• **Texte du document**:
···
J’ai demandé à Filip Postolek, Directeur du Design de Civilian Lab & Hazard 4, d’expliquer les grandes différences entre les tissus que l’on peut trouver parmi le florilège de produits « tactiques ». Il a eu la gentillesse, en exclusivité pour le blog Protegor, de nous faire un topo sur le sujet :

« Les matériaux utilisés pour les sacs/pochettes & vêtements peuvent être classés en 4 catégories :
1 – les tissus en Nylon standard (« Plain Nylon »)
2 – les tissus en Nylon de marque (« Cordura™« , « Goretex™« )
3 – les tissus non tissés
4 – les tissus à base de fibres naturelles

Les nylons standards peuvent être tissés selon différents motifs comme le classique « motif en croix » ou des motifs plus compliqués, appelés « Dobby style nylons ». En général, les nylons basiques simplement tissés sont utilisés pour les usages professionnels, alors que les tissages complexes servent à ce qui relève du loisir & du prêt-à-porter. Quand le tissage est une répétition d’un motif de 1cm par 1cm (ou moins), c’est du « Rip-stop », et sert à rendre le tissu plus résistant à la coupe. La densité du brin de nylon se mesure en Deniers, le plus de Deniers (D) il y a, le plus robuste (et le plus cher) est le tissu. Le 1000D est donc plus costaud, plus épais et dure plus longtemps que le 500D — et ainsi de suite.

Les nylons font partie de la 2e famille dès lors qu’ils sont fabriqués par un fabricant reconnu, comme pour le Cordura™. La qualité de leur tissus est plus sûre, en termes de résistance, de fiabilité, de tenue des couleurs, que ce soit d’une fabrication/série à une autre (ndlr : ce qui est important pour ne pas avoir de différences au sein d’une gamme de produits), ou dans le temps. Ces nylons de meilleure qualité sont cependant bien plus chers, c’est du « premium ». Du coup, la marque du tissu est souvent mentionnée sur le produit final.

Les tissus non tissés sont ceux qui ne contiennent pas de fibres et sont issus de feuilles continues de polymères ou de caoutchoucs synthétiques, etc. Ces tissus peuvent aussi être conjugués à un tissu de type filet (en fibres) pour les renforcer — cela s’appelle alors Tarpaulin (ndlr : comme les bonnes vieilles bâches bleues). Ces tissus sont plus simples à nettoyer que les matériaux tissés, ils sont souvent 100% imperméables, et résistent mieux à l’abrasion. Cependant, cela dépend beaucoup du type de matériau utilisé et lorsque c’est de la mauvaise qualité, ces tissus se déchirent ou se trouent aisément. Pour rester étanches, ces tissus nécessitent d’être soudés à chaud ou bien doublé aux coutures. Ces tissus sont pratiques pour les sacs étanches, ou pour les zones sujettes à forte abrasion. Le bas des bagages est souvent doublé avec ce genre de tissu, à la fois pour l’abrasion et la protection contre l’humidité.
···
• **Données extraites**:
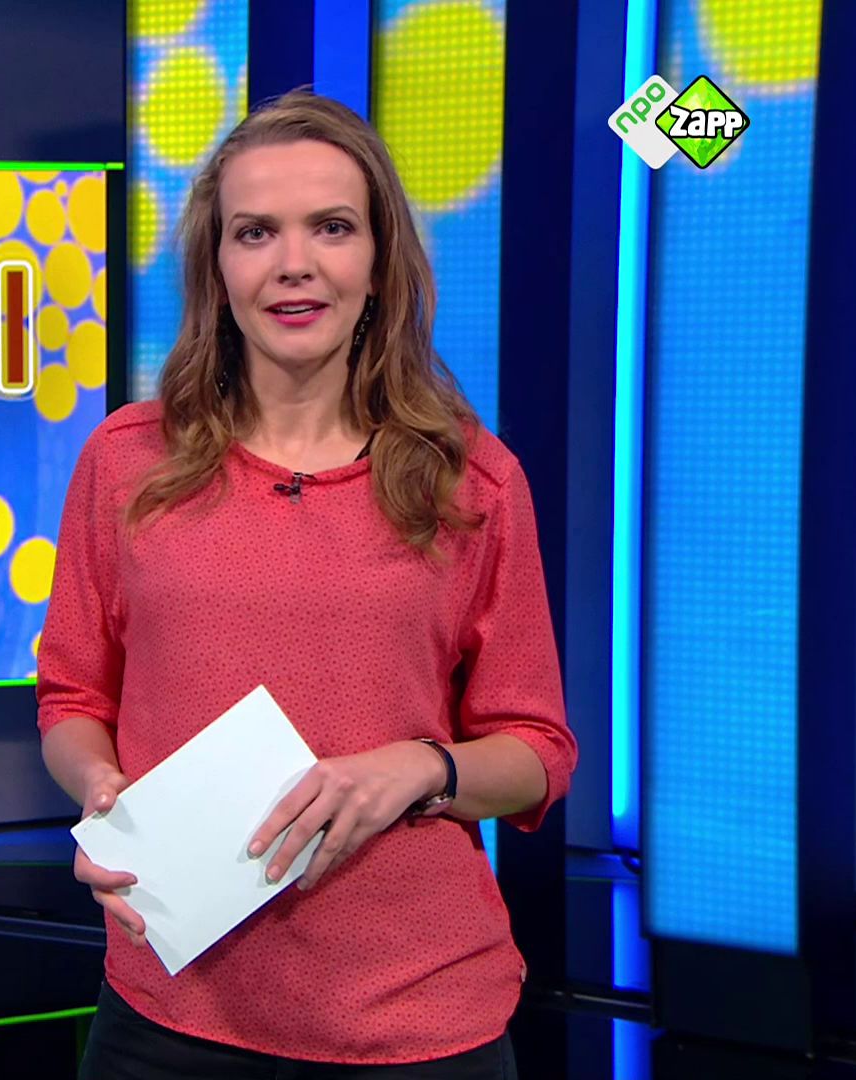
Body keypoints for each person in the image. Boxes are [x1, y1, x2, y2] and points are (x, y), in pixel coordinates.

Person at [36, 89, 578, 1079]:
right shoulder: (125, 461)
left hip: (418, 1022)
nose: (295, 263)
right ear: (217, 266)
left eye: (332, 227)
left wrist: (421, 768)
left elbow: (539, 751)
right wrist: (105, 798)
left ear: (379, 262)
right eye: (256, 232)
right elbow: (73, 698)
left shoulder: (474, 481)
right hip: (167, 1009)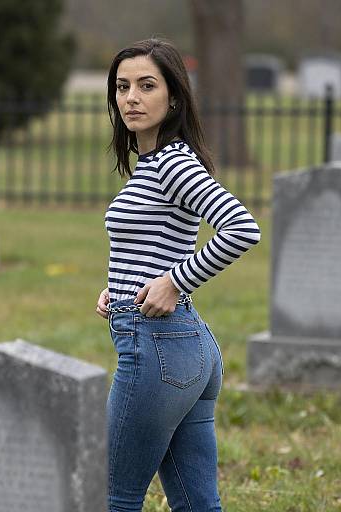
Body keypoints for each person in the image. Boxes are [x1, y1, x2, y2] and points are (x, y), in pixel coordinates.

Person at [96, 38, 261, 512]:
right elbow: (155, 243)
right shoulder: (151, 165)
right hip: (186, 350)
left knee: (115, 498)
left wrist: (174, 282)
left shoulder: (172, 162)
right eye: (122, 87)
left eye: (146, 86)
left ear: (173, 98)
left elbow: (241, 227)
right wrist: (119, 289)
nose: (131, 98)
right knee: (197, 504)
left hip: (158, 350)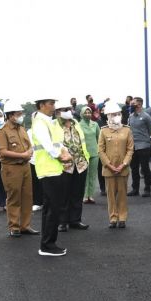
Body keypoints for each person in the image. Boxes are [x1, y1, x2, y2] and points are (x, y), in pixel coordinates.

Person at [32, 97, 73, 257]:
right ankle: (47, 245)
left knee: (51, 208)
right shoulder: (40, 122)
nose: (53, 106)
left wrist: (65, 151)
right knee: (52, 208)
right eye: (51, 103)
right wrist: (62, 157)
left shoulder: (49, 121)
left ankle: (48, 243)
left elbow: (57, 143)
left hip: (55, 169)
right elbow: (48, 146)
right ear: (41, 105)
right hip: (48, 169)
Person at [0, 101, 39, 237]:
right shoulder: (3, 131)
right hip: (11, 168)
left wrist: (30, 151)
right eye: (18, 114)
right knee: (14, 197)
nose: (21, 116)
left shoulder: (21, 129)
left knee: (27, 197)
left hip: (25, 166)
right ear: (10, 115)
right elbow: (2, 151)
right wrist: (22, 154)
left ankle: (25, 225)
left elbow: (29, 145)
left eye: (21, 113)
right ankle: (14, 226)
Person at [55, 102, 91, 232]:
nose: (69, 111)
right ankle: (62, 221)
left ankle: (75, 220)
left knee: (77, 192)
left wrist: (85, 159)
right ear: (58, 112)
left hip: (80, 163)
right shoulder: (54, 125)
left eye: (69, 109)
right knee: (63, 194)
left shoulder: (76, 123)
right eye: (65, 109)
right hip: (64, 165)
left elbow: (82, 142)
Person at [98, 102, 134, 228]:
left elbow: (130, 149)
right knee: (111, 194)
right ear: (108, 116)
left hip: (123, 168)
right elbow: (100, 150)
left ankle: (122, 217)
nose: (116, 116)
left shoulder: (127, 130)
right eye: (113, 114)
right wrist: (109, 165)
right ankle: (113, 217)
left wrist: (124, 164)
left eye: (118, 114)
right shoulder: (103, 131)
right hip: (109, 169)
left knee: (122, 193)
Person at [127, 97, 151, 197]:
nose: (131, 105)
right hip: (133, 146)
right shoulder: (130, 116)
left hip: (144, 146)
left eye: (133, 103)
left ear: (139, 104)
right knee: (134, 168)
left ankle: (147, 189)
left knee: (145, 168)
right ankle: (135, 189)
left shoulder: (146, 116)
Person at [79, 106, 100, 204]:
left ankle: (90, 195)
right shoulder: (78, 125)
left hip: (94, 153)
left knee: (92, 175)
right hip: (83, 153)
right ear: (82, 114)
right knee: (84, 175)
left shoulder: (95, 124)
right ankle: (84, 195)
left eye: (89, 112)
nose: (87, 114)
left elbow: (99, 139)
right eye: (85, 112)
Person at [27, 118, 43, 212]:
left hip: (44, 160)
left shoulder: (45, 130)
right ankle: (37, 202)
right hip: (33, 160)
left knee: (45, 182)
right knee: (35, 182)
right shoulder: (29, 132)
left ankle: (45, 201)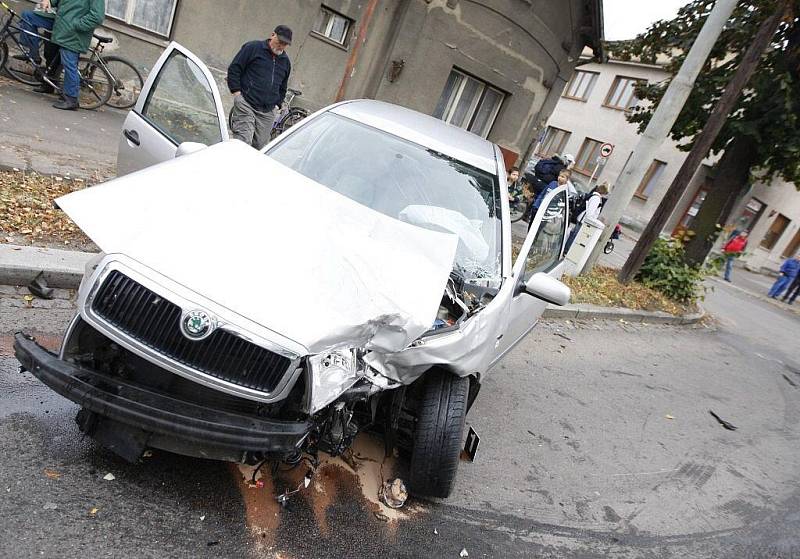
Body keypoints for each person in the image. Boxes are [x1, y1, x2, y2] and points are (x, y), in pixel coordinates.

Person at [227, 25, 293, 149]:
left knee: (260, 147)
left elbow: (283, 86)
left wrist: (277, 104)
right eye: (280, 42)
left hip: (268, 111)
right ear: (272, 35)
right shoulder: (253, 48)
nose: (281, 46)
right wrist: (236, 93)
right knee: (243, 142)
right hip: (246, 103)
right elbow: (235, 68)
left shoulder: (285, 62)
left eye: (285, 44)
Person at [49, 0, 105, 110]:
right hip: (65, 30)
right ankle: (66, 95)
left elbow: (97, 16)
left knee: (69, 65)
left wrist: (77, 25)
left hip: (74, 34)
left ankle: (71, 99)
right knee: (67, 64)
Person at [564, 181, 609, 252]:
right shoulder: (596, 199)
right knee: (575, 236)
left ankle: (566, 249)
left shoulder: (592, 196)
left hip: (581, 218)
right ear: (603, 193)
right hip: (585, 220)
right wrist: (592, 220)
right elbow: (590, 212)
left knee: (574, 235)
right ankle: (566, 250)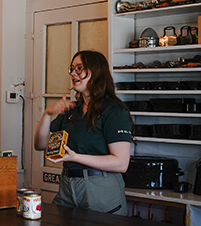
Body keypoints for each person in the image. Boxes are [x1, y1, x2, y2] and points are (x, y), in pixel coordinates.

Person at [34, 50, 133, 215]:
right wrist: (47, 114)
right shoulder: (73, 108)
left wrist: (75, 157)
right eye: (72, 69)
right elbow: (40, 144)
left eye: (79, 68)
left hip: (100, 185)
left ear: (97, 72)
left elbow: (121, 163)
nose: (73, 73)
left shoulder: (114, 110)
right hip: (67, 183)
···
• **Consignes**:
A. Recopiez sans rien changer le passage du texte sur les tissus tactiques situé entre « 2 – les tissus » et « ainsi de suite. », bornes incluses.
B. D’après le texte sur les tissus tactiques, répondez brièvement :
(i) Comment appelle-t-on un tissage qui répète un motif de 1 cm par 1 cm ou moins ?
(ii) En quelle unité se mesure la densité du brin de nylon ?
(iii) Quel nom porte un tissu non tissé conjugué à un tissu de type filet ?

• **Réponses**:
A.
2 – les tissus en Nylon de marque (« Cordura™« , « Goretex™« )
3 – les tissus non tissés
4 – les tissus à base de fibres naturelles

Les nylons standards peuvent être tissés selon différents motifs comme le classique « motif en croix » ou des motifs plus compliqués, appelés « Dobby style nylons ». En général, les nylons basiques simplement tissés sont utilisés pour les usages professionnels, alors que les tissages complexes servent à ce qui relève du loisir & du prêt-à-porter. Quand le tissage est une répétition d’un motif de 1cm par 1cm (ou moins), c’est du « Rip-stop », et sert à rendre le tissu plus résistant à la coupe. La densité du brin de nylon se mesure en Deniers, le plus de Deniers (D) il y a, le plus robuste (et le plus cher) est le tissu. Le 1000D est donc plus costaud, plus épais et dure plus longtemps que le 500D — et ainsi de suite.

B.
(i) Du « Rip-stop ».
(ii) En deniers (D).
(iii) Tarpaulin.